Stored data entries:
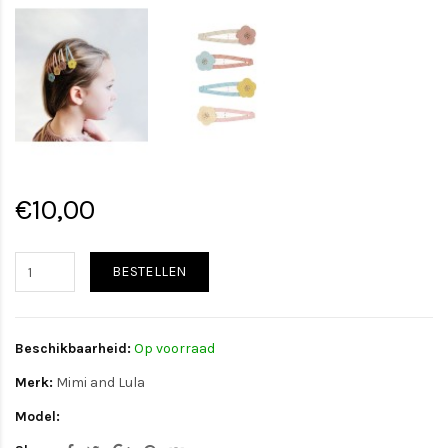
€10,00
BESTELLEN
Beschikbaarheid:
Op voorraad
Merk:
Mimi and Lula
Model:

- **WHAT YOU NEED TO DO**
Quote every line of the records above word for word, leaving out the pictures.

- **RESPONSE FOR THIS EXERCISE**
€10,00
BESTELLEN
Beschikbaarheid:
Op voorraad
Merk:
Mimi and Lula
Model:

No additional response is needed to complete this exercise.